Nun hat aber das Publikum keine Möglichkeit, diese Komplexität in nur einem Durchgang sofort nachvollziehen zu können, die in den Proben und in der Erarbeitung viel Zeit in Anspruch genommen hat. Setzt das den Zuschauer nicht unter Druck?
Unser Ziel ist nicht Komplexität zu zeigen. Unser Ziel ist es, ein Projekt zu zeigen, das in sich stimmig ist, und das, wofür wir als Künstler stehen; etwas, hinter dem wir stehen und was wir toll finden und etwas, mit dem wir die Zuschauer erfreuen wollen. Das ist das oberste Ziel meiner Meinung nach für jeden Künstler. Die Frage, ob ein Zuschauer mit der Komplexität umgehen kann, stellt sich in meinen Augen überhaupt nicht – weil das nicht Sinn der Veranstaltung ist.
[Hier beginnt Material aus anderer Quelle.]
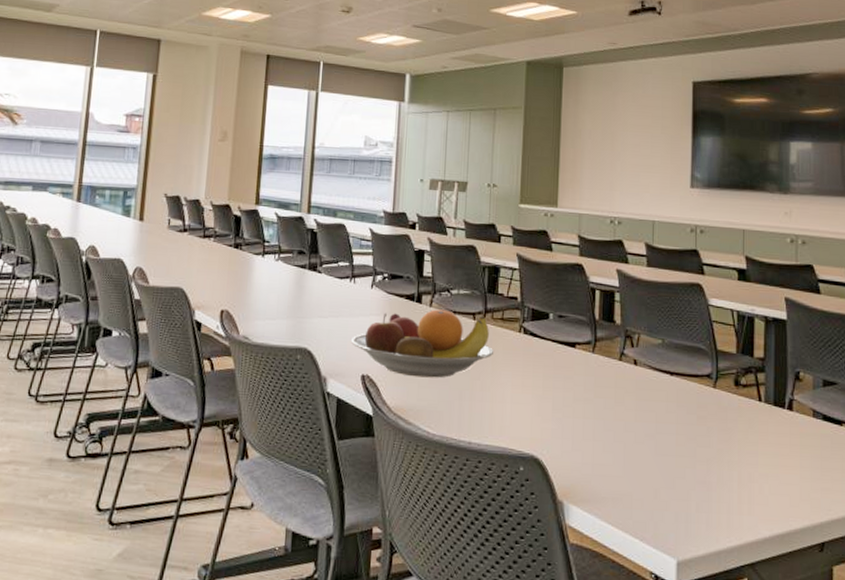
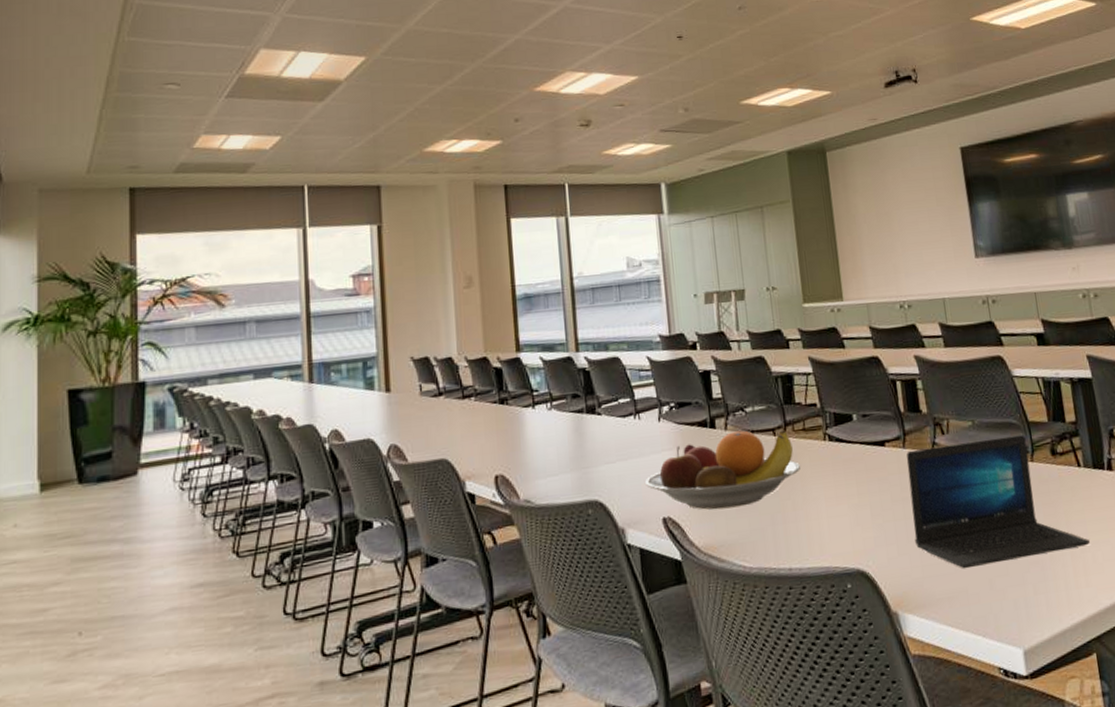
laptop: none [590,356,758,477] -> present [906,435,1090,569]

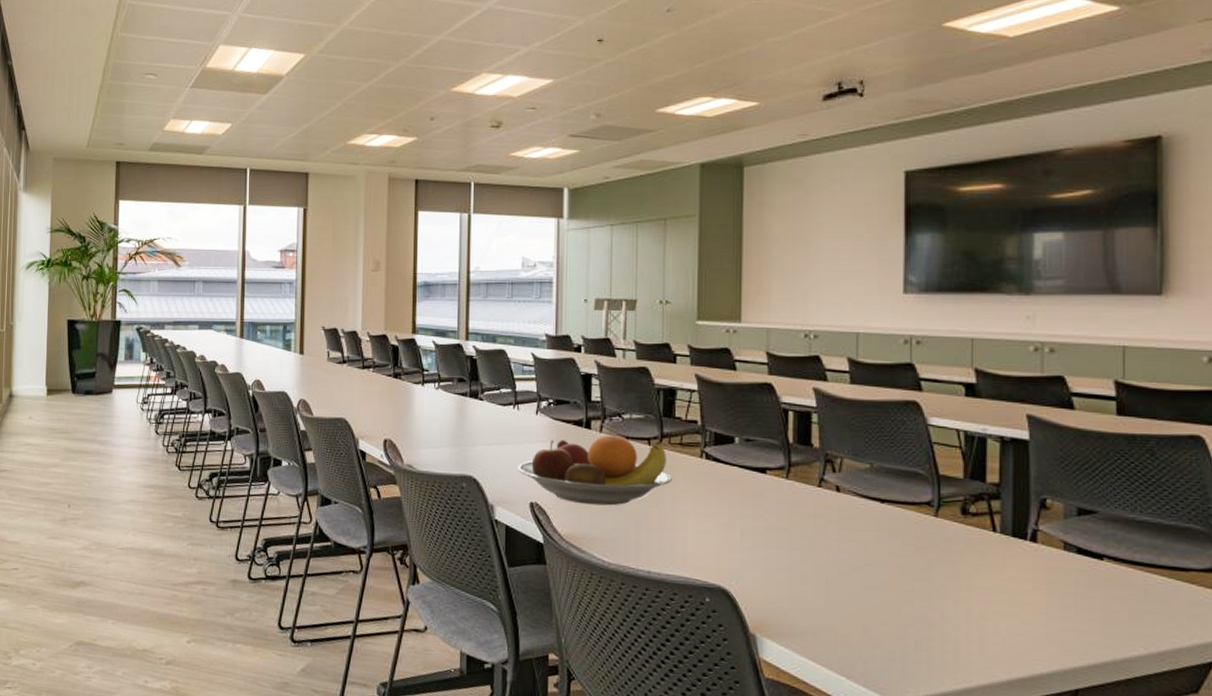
laptop: present [906,435,1090,569] -> none [785,482,992,615]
Wir als Künstler wissen zwar, wie komplex und technisch schwierig es ist, aber es geht ja nicht darum zu zeigen, wie schwierig diese Arbeit für uns ist. Im Gegenteil, die Aufführung soll eine gewisse Leichtigkeit im Ausdruck haben. Das größte Kompliment für einen Künstler ist doch, wenn das Publikum einfach etwas genießen kann, und dafür applaudiert – und nicht diese Bürde der Schwierigkeiten auf seinen Schultern mittragen muss.